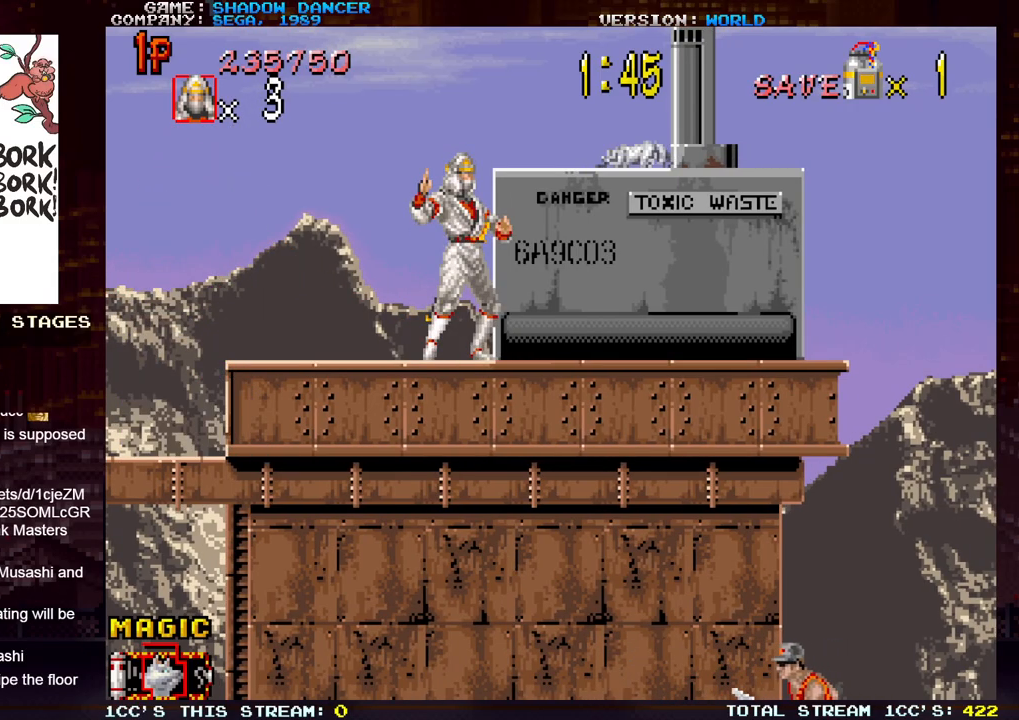
{"buttons": [], "left_stick": "right", "events": [[33, "TRIANGLE", "down"], [33, "left_stick", "right"], [100, "TRIANGLE", "up"]]}
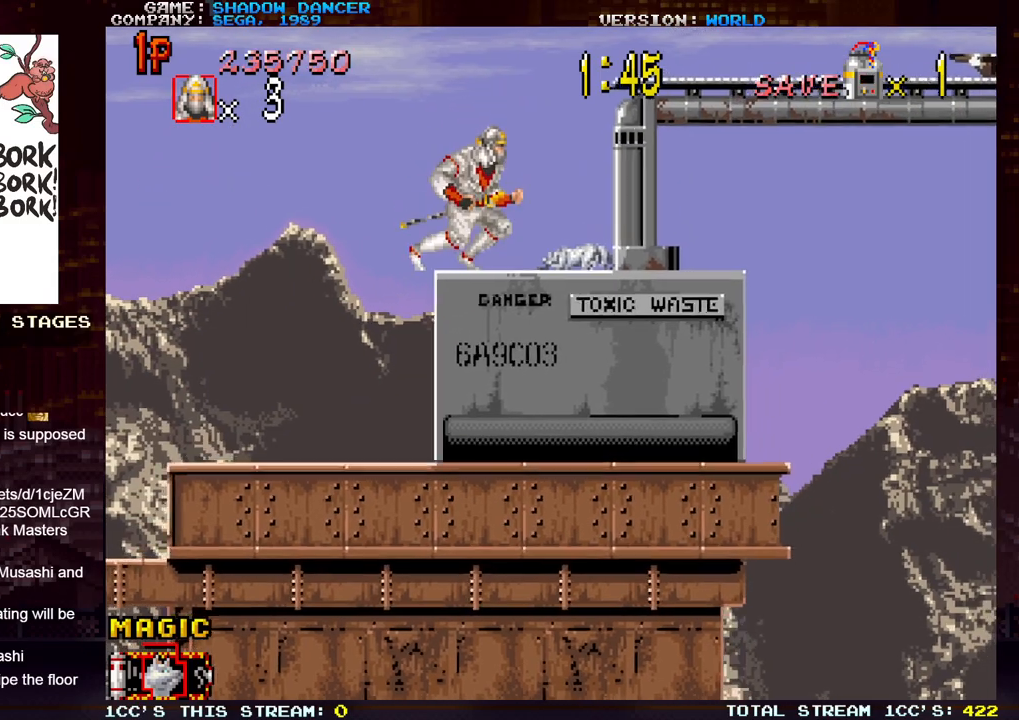
{"buttons": [], "left_stick": "center", "events": [[317, "left_stick", "center"], [367, "TRIANGLE", "down"], [400, "SQUARE", "down"], [417, "TRIANGLE", "up"], [467, "SQUARE", "up"]]}
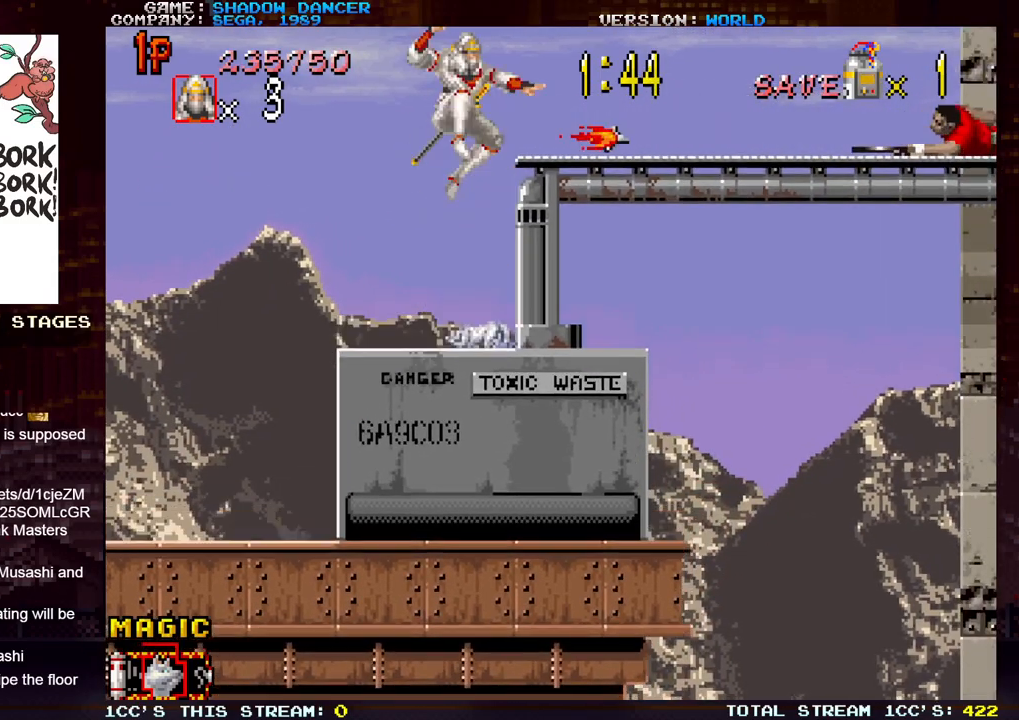
{"buttons": [], "left_stick": "center", "events": [[400, "SQUARE", "down"], [467, "SQUARE", "up"]]}
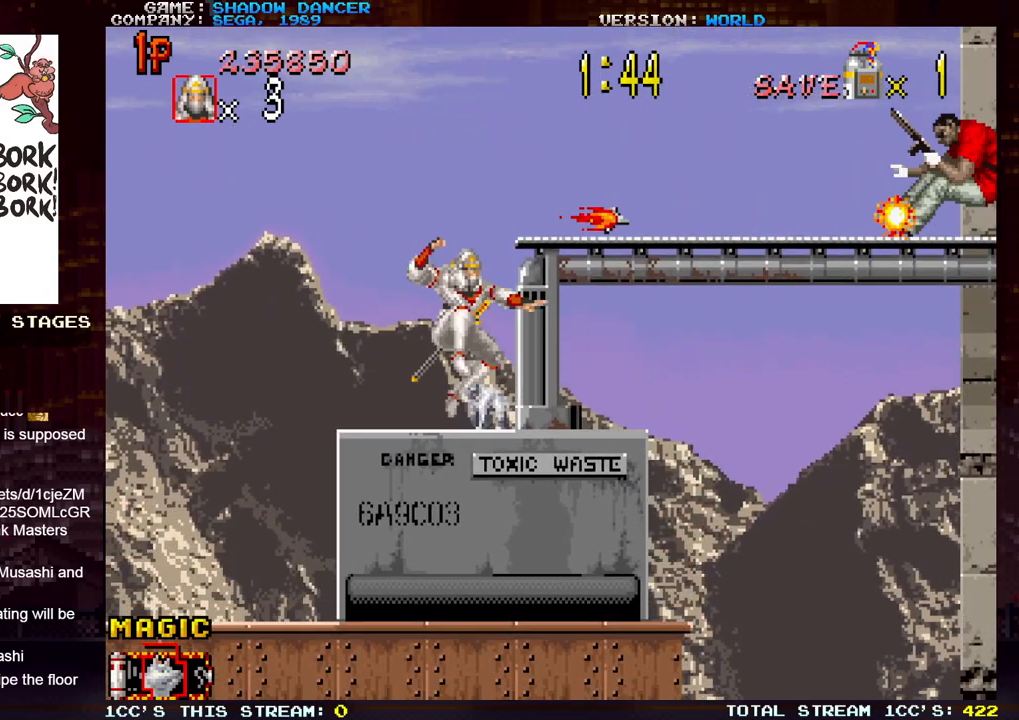
{"buttons": [], "left_stick": "center", "events": []}
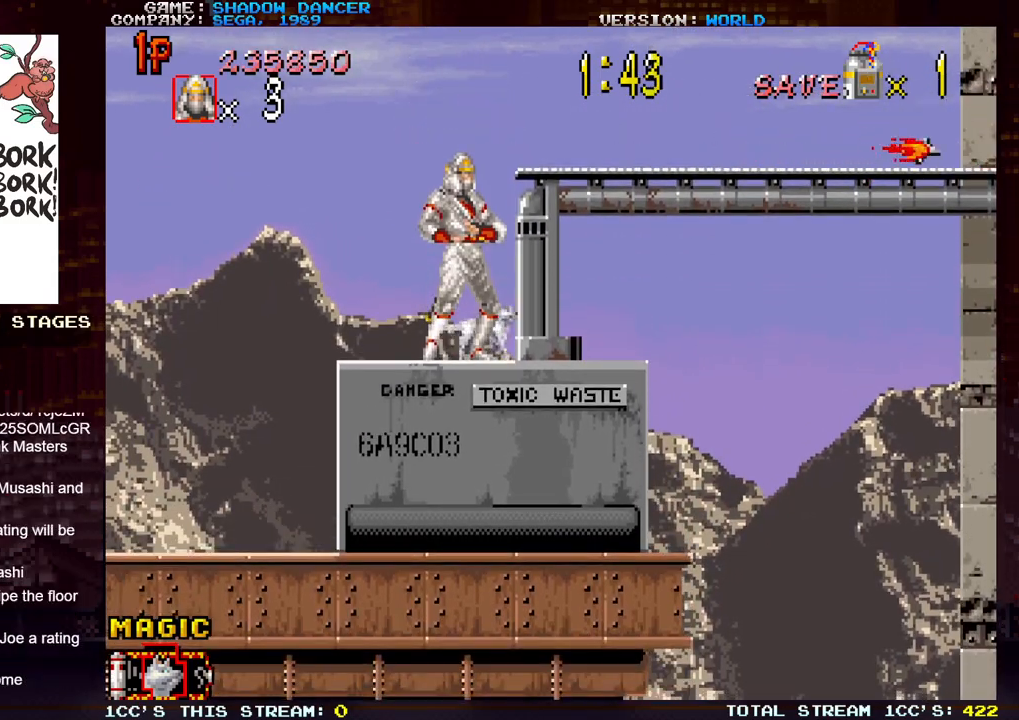
{"buttons": [], "left_stick": "right", "events": [[83, "left_stick", "right"], [117, "TRIANGLE", "down"], [150, "SQUARE", "down"], [183, "TRIANGLE", "up"], [233, "SQUARE", "up"]]}
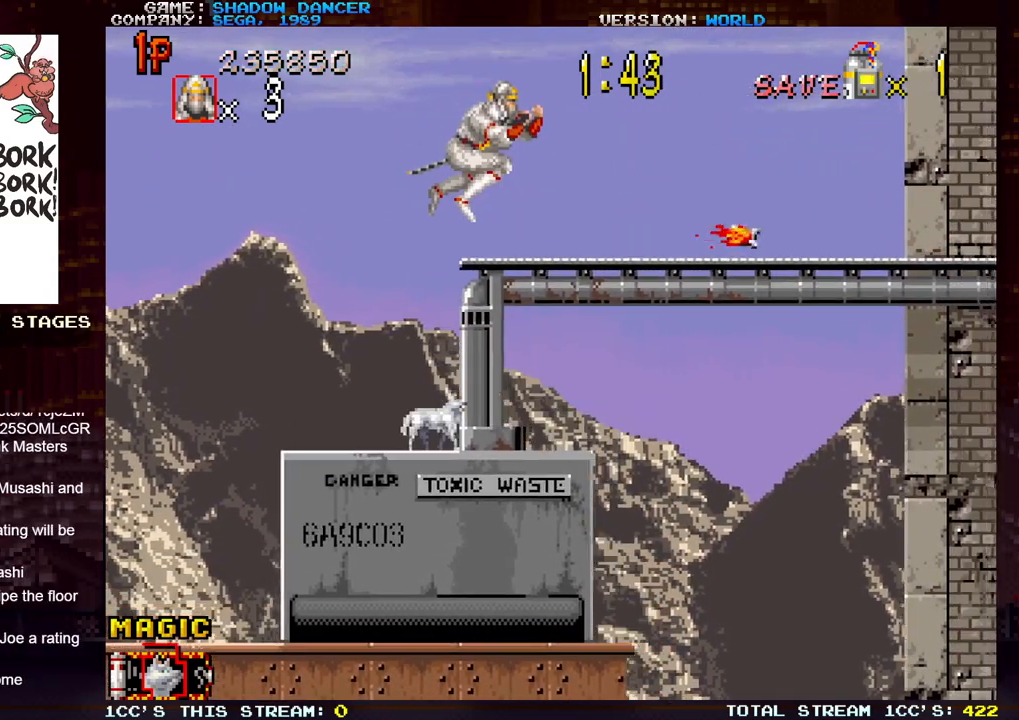
{"buttons": [], "left_stick": "right", "events": []}
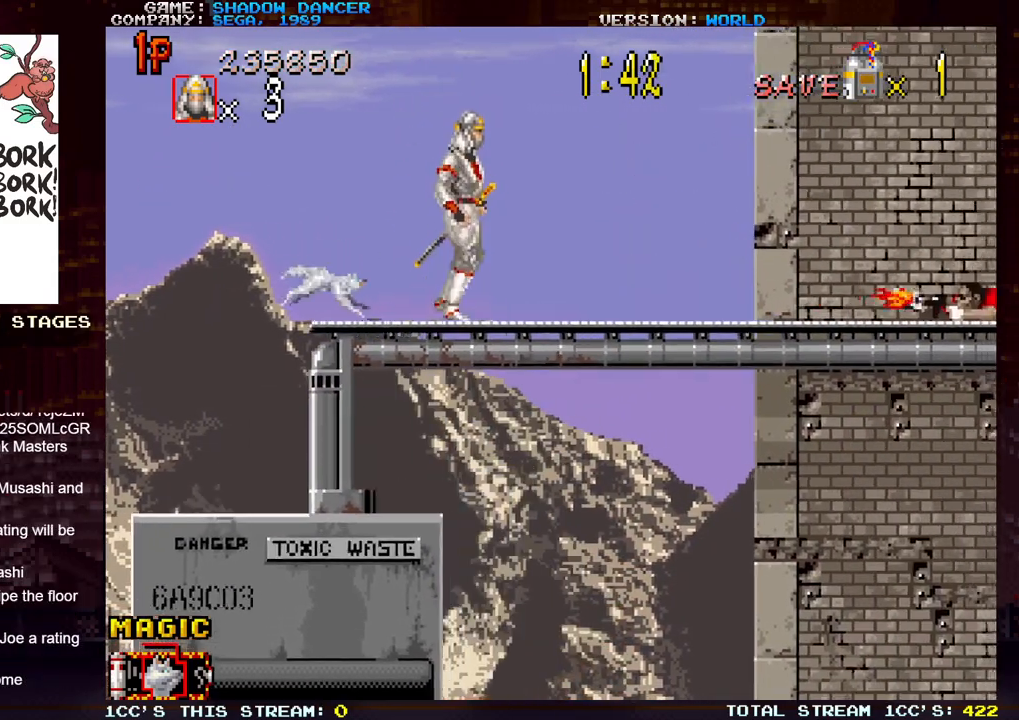
{"buttons": [], "left_stick": "down-right", "events": [[117, "left_stick", "down-right"], [167, "SQUARE", "down"], [250, "SQUARE", "up"]]}
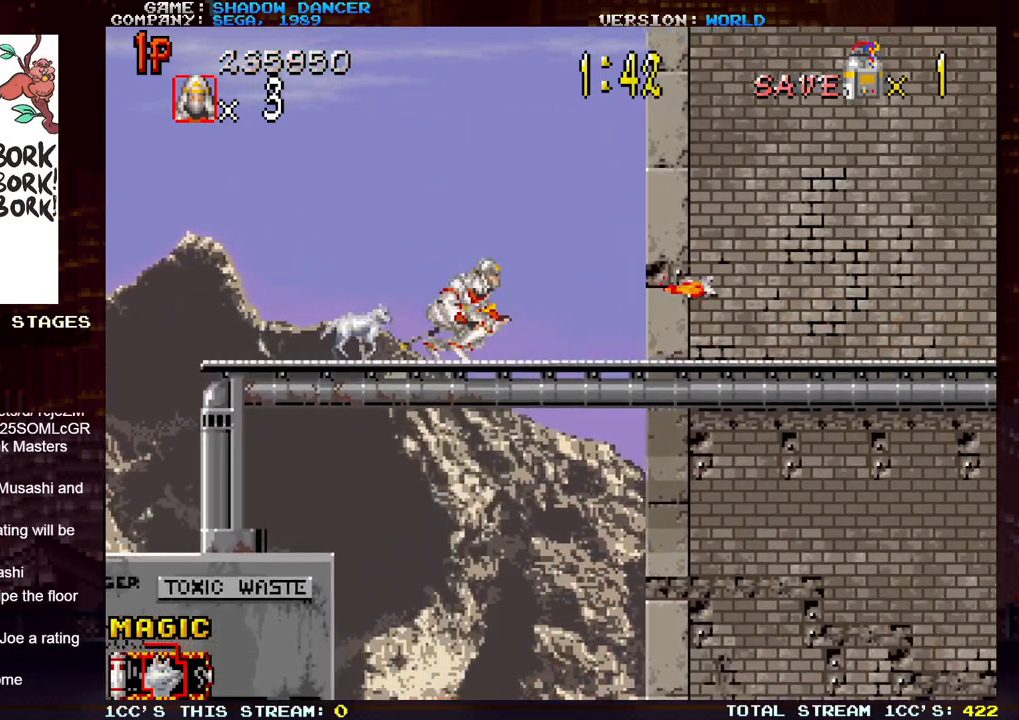
{"buttons": [], "left_stick": "right", "events": [[17, "left_stick", "right"], [200, "left_stick", "down-right"], [217, "SQUARE", "down"], [300, "SQUARE", "up"], [367, "left_stick", "right"]]}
++++++++++++++++++++
_ASSIGNED TASK_:
The data above must be given back verbatim, minus its images.

_YOUR SOLUTION_:
{"buttons": [], "left_stick": "right", "events": [[33, "TRIANGLE", "down"], [33, "left_stick", "right"], [100, "TRIANGLE", "up"]]}
{"buttons": [], "left_stick": "center", "events": [[317, "left_stick", "center"], [367, "TRIANGLE", "down"], [400, "SQUARE", "down"], [417, "TRIANGLE", "up"], [467, "SQUARE", "up"]]}
{"buttons": [], "left_stick": "center", "events": [[400, "SQUARE", "down"], [467, "SQUARE", "up"]]}
{"buttons": [], "left_stick": "center", "events": []}
{"buttons": [], "left_stick": "right", "events": [[83, "left_stick", "right"], [117, "TRIANGLE", "down"], [150, "SQUARE", "down"], [183, "TRIANGLE", "up"], [233, "SQUARE", "up"]]}
{"buttons": [], "left_stick": "right", "events": []}
{"buttons": [], "left_stick": "down-right", "events": [[117, "left_stick", "down-right"], [167, "SQUARE", "down"], [250, "SQUARE", "up"]]}
{"buttons": [], "left_stick": "right", "events": [[17, "left_stick", "right"], [200, "left_stick", "down-right"], [217, "SQUARE", "down"], [300, "SQUARE", "up"], [367, "left_stick", "right"]]}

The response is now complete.